Patent Portfolio

Patent No. 570634

This patent focuses on improving the power density of sodium-ion batteries through strategic optimization of electrode thickness. By combining both thick and thin electrode regions within the same cell, the design balances energy storage capacity with rapid charge and discharge capability. Thicker sections enable higher energy storage, while thinner regions reduce ion transport resistance and allow faster kinetics. This approach addresses the traditional tradeoff between energy and power, resulting in sodium-ion cells with improved performance across a wide range of applications.

Patent No. 580344

The Dual Active Material System (DAMS) introduces a novel electrode design that integrates a primary active material with a complementary additive active material.
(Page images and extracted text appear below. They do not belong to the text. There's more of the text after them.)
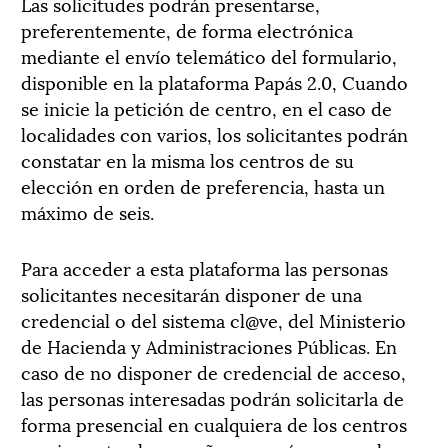
Las solicitudes podrán presentarse,
preferentemente, de forma electrónica
mediante el envío telemático del formulario,
disponible en la plataforma Papás 2.0, Cuando
se inicie la petición de centro, en el caso de
localidades con varios, los solicitantes podrán
constatar en la misma los centros de su
elección en orden de preferencia, hasta un
máximo de seis.
Para acceder a esta plataforma las personas
solicitantes necesitarán disponer de una
credencial o del sistema cl@ve, del Ministerio
de Hacienda y Administraciones Públicas. En
caso de no disponer de credencial de acceso,
las personas interesadas podrán solicitarla de
forma presencial en cualquiera de los centros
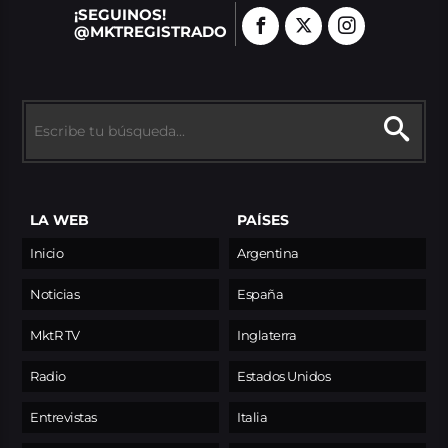
¡SEGUINOS!
@MKTREGISTRADO
LA WEB
PAÍSES
Inicio
Argentina
Noticias
España
MktR TV
Inglaterra
Radio
Estados Unidos
Entrevistas
Italia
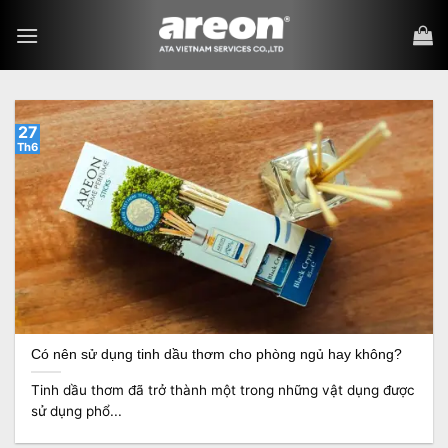
Bỏ
qua
nội
dung
27
Th6
Có nên sử dụng tinh dầu thơm cho phòng ngủ hay không?
Tinh dầu thơm đã trở thành một trong những vật dụng được
sử dụng phổ...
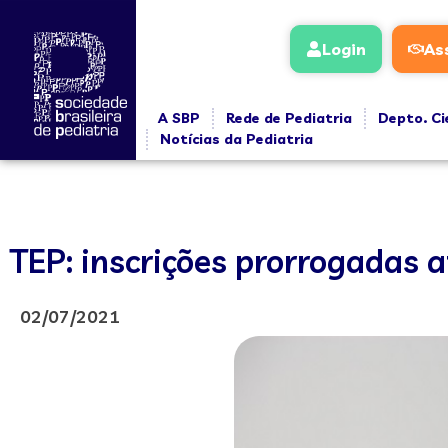
Login
As
A SBP
Rede de Pediatria
Depto. Ci
Notícias da Pediatria
TEP: inscrições prorrogadas at
02/07/2021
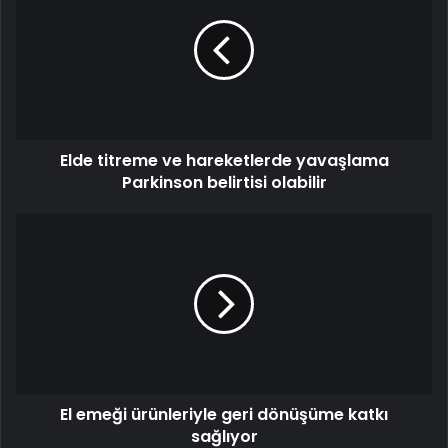
ve
hareketlerde
yavaşlama
Parkinson
belirtisi
olabilir
Elde titreme ve hareketlerde yavaşlama
Parkinson belirtisi olabilir
El
emeği
ürünleriyle
geri
dönüşüme
katkı
sağlıyor
El emeği ürünleriyle geri dönüşüme katkı
sağlıyor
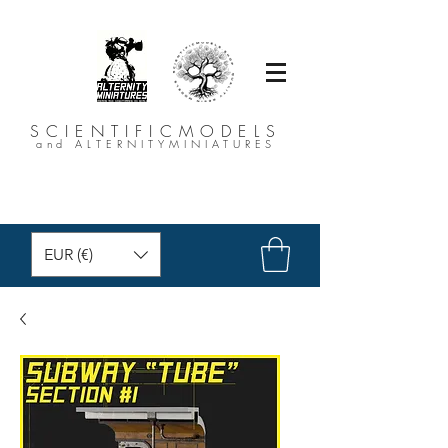
SCIENTIFICMODELS
and ALTERNITYMINIATURES
EUR (€)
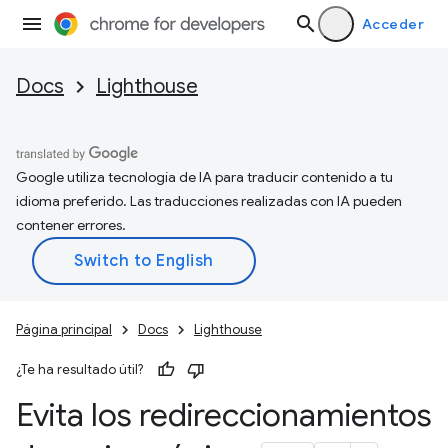
Acceder
Docs
Lighthouse
Google utiliza tecnología de IA para traducir contenido a tu
idioma preferido. Las traducciones realizadas con IA pueden
contener errores.
Página principal
Docs
Lighthouse
¿Te ha resultado útil?
Evita los redireccionamientos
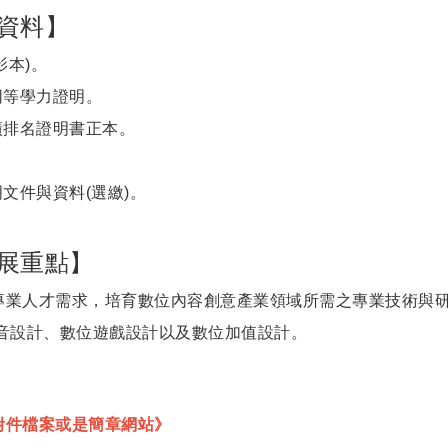
資料】
影本)。
同等學力證明。
績排名證明書正本。
文件與資料(選繳)。
展重點】
專業人才需求，培育數位內容創意產業領域所需之專業技術與
影音設計、數位遊戲設計以及數位加值設計。
附件檔案或是簡章網站》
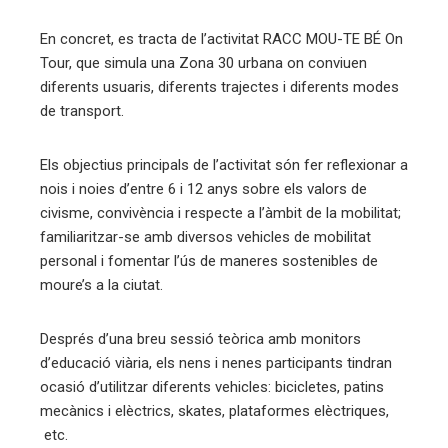
edIn
En concret, es tracta de l’activitat RACC MOU-TE BÉ On
Tour, que simula una Zona 30 urbana on conviuen
diferents usuaris, diferents trajectes i diferents modes
erest
de transport.
mbleupon
Els objectius principals de l’activitat són fer reflexionar a
nois i noies d’entre 6 i 12 anys sobre els valors de
eu
civisme, convivència i respecte a l’àmbit de la mobilitat;
trònic
familiaritzar-se amb diversos vehicles de mobilitat
personal i fomentar l’ús de maneres sostenibles de
moure’s a la ciutat.
Després d’una breu sessió teòrica amb monitors
d’educació viària, els nens i nenes participants tindran
ocasió d’utilitzar diferents vehicles: bicicletes, patins
mecànics i elèctrics, skates, plataformes elèctriques,
etc.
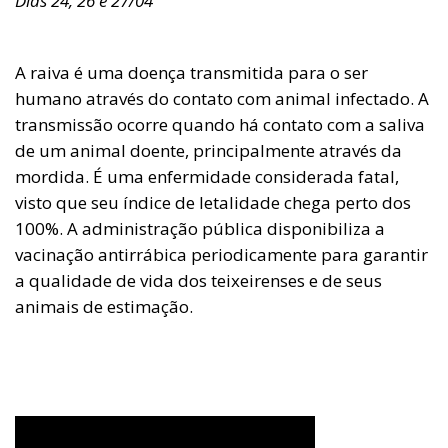
Dias 24, 26 e 27/04
A raiva é uma doença transmitida para o ser
humano através do contato com animal infectado. A
transmissão ocorre quando há contato com a saliva
de um animal doente, principalmente através da
mordida. É uma enfermidade considerada fatal,
visto que seu índice de letalidade chega perto dos
100%. A administração pública disponibiliza a
vacinação antirrábica periodicamente para garantir
a qualidade de vida dos teixeirenses e de seus
animais de estimação.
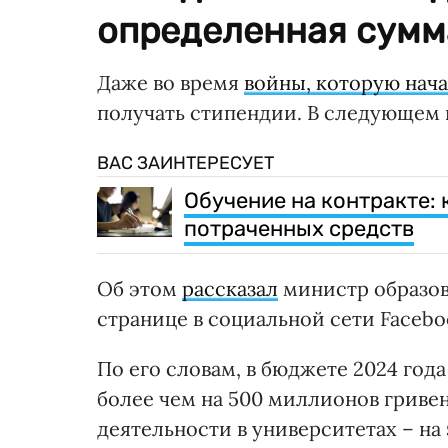
определенная сумм
Даже во время
войны, которую нач
получать стипендии. В следующем 
ВАС ЗАИНТЕРЕСУЕТ
Обучение на контракте: 
потраченных средств
Об этом
рассказал
министр образов
странице в социальной сети Facebo
По его словам, в бюджете 2024 го
более чем на 500 миллионов гривен
деятельности в университетах – на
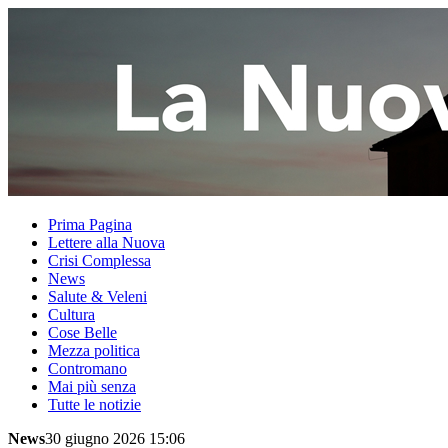
Prima Pagina
Lettere alla Nuova
Crisi Complessa
News
Salute & Veleni
Cultura
Cose Belle
Mezza politica
Contromano
Mai più senza
Tutte le notizie
News
30 giugno 2026 15:06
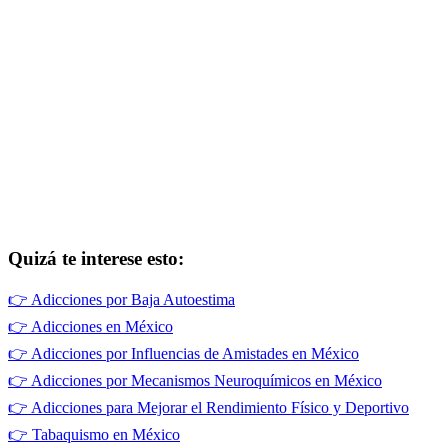
Quizá te interese esto:
👉
Adicciones por Baja Autoestima
👉
Adicciones en México
👉
Adicciones por Influencias de Amistades en México
👉
Adicciones por Mecanismos Neuroquímicos en México
👉
Adicciones para Mejorar el Rendimiento Físico y Deportivo
👉
Tabaquismo en México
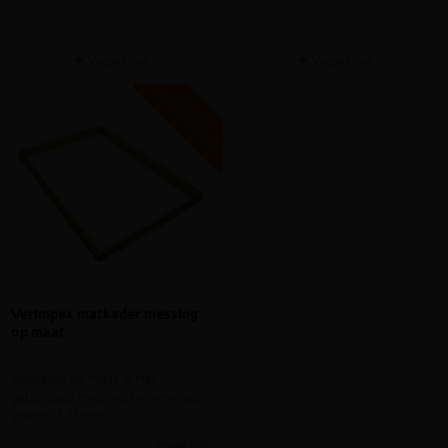
Vergelijken
Vergelijken
V
G
G
R
A
T
I
S
E
R
Z
E
N
D
I
N
Verimpex matkader messing
op maat
Matkader op maat in niet
geborsteld messing, binnenmaat
20mm of 25mm
meer info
This combination leverages the strengths of each component, such as high energy density from one material and strong rate capability or stability from the other, to create a synergistic effect. By engineering how these materials interact, DAMS enables improved battery performance including higher power delivery, longer cycle life, and greater efficiency compared to single-material systems.

Patent No. 582459

This patent presents a materials engineering approach that increases both the power and energy density of a battery cell without adding weight or mass. By optimizing the composition and structure of active materials at the microscopic level, the design improves ion transport, electrical conductivity, and material utilization. The result is more efficient use of existing material volume, enabling higher performance without changes to size or weight.

Patent No. 19/066,070

This innovation improves battery performance through advanced cell architecture design. By tweaking the internal structure and layout of the cell, the design enhances ion and electron pathways, reduces internal resistance, and improves overall efficiency. This approach delivers gains in both power and energy density without increasing the cell's weight or footprint, making it well suited for high-performance and space-constrained applications.